#### Selected passage
# Applied for MP Officer



## Alex_Major (25 Oct 2015)

Hello guys,

I'm new in the forum. I have been applied for Military Police Officer position. I worked before for the State Police of Republic of Latvia as a police officer(Senior detective of major crimes and drug unit) more than 12 years, I finished my career in rank of Major. I am currently working as a Peace Officer, and I would like to continue my career with the CAF. Recruiter saw all my documents and gave advise to apply to a MP Officer position.
Can you guys explain me please how the difference to work as a MP Officer for Navy or Army?
Thank you.


----------



## mariomike (25 Oct 2015)

Alex_Major said:
			
		

> Can you guys explain me please how the difference to work as a MP Officer for Navy or Army?



From "Ask a CAF Recruiter",
"Both MPO and MP are purple trade occupations meaning that they can be posted to Royal Canadian Navy, Canadian Army or Royal Canadian Air Force units and bases across Canada, or in the case of these two occupations, you may also be posted to Embassies around the world to provide security. Your preference will be considered for your posting. However, that being said, you are correct that it's the needs of the CAF that come first for your posting."
########
#### Extracted entries
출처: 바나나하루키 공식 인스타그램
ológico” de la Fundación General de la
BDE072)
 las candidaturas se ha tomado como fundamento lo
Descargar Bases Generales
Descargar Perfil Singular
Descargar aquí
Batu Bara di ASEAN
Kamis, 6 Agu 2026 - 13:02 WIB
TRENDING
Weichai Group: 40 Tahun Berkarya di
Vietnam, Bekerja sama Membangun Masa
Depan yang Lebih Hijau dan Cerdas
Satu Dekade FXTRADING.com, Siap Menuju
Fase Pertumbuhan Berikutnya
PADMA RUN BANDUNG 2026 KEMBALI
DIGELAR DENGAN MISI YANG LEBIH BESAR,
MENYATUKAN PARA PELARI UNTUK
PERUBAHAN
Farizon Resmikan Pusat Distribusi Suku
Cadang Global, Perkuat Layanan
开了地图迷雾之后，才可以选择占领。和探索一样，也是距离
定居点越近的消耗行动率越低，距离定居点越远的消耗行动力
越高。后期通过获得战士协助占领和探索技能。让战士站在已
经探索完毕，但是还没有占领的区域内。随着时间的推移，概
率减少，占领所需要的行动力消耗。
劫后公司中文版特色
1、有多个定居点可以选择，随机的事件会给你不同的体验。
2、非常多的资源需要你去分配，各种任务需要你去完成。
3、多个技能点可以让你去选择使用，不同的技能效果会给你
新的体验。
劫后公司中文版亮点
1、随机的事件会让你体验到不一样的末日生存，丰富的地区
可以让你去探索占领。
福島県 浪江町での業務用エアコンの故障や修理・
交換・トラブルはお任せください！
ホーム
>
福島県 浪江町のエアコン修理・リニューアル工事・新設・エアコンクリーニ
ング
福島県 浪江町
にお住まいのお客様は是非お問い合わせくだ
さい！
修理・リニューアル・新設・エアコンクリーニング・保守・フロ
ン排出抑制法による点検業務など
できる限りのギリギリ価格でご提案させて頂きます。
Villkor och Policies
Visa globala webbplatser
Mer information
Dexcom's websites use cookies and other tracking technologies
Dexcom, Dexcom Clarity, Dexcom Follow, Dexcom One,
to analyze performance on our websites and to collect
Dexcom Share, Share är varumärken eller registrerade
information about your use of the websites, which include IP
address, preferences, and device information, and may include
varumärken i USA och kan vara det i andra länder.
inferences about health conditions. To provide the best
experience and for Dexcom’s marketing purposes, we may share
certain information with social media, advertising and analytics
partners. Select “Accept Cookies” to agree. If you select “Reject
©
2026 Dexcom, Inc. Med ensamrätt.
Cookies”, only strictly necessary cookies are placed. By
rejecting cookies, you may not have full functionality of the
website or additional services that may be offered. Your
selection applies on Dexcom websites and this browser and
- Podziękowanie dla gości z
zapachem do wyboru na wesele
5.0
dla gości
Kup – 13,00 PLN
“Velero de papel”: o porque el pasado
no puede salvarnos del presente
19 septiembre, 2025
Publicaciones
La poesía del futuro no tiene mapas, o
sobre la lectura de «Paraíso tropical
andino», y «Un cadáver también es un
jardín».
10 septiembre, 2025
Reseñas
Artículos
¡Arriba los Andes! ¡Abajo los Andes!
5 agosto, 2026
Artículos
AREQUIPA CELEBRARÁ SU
########
Work to complete:
(a) In the forum thread about applying for MP Officer, why can someone in this role be posted to Navy, Army or Air Force units?
(b) Carry on the forum thread about applying for MP Officer from where it stops.

Results of the tasks:
(a) MPO and MP are purple trade occupations, so they can be posted to Royal Canadian Navy, Canadian Army or Royal Canadian Air Force units and bases across Canada. They may also be posted to embassies around the world to provide security. The member's preference is considered, but the needs of the CAF come first.

(b)
 https://army.ca/forums/threads/117185/post-1341200#msg1341200

There are discussions about how Purple trades work,
https://www.google.ca/search?q=site%3Aarmy.ca+purple+MP&sourceid=ie7&rls=com.microsoft:en-CA:IE-Address&ie=&oe=&rlz=1I7GGHP_en-GBCA592&gfe_rd=cr&ei=kGctVvuxBcXH2AHm_YTQAg&gws_rd=ssl

Edit to add,

Any differences with being a MP Officer when comparing Navy/Air Force/Army?
http://army.ca/forums/threads/89035.0


----------



## Tibbson (25 Oct 2015)

If you want to do police work...join as an MP.  If you want to be an administrator with a badge...join as an MP Officer.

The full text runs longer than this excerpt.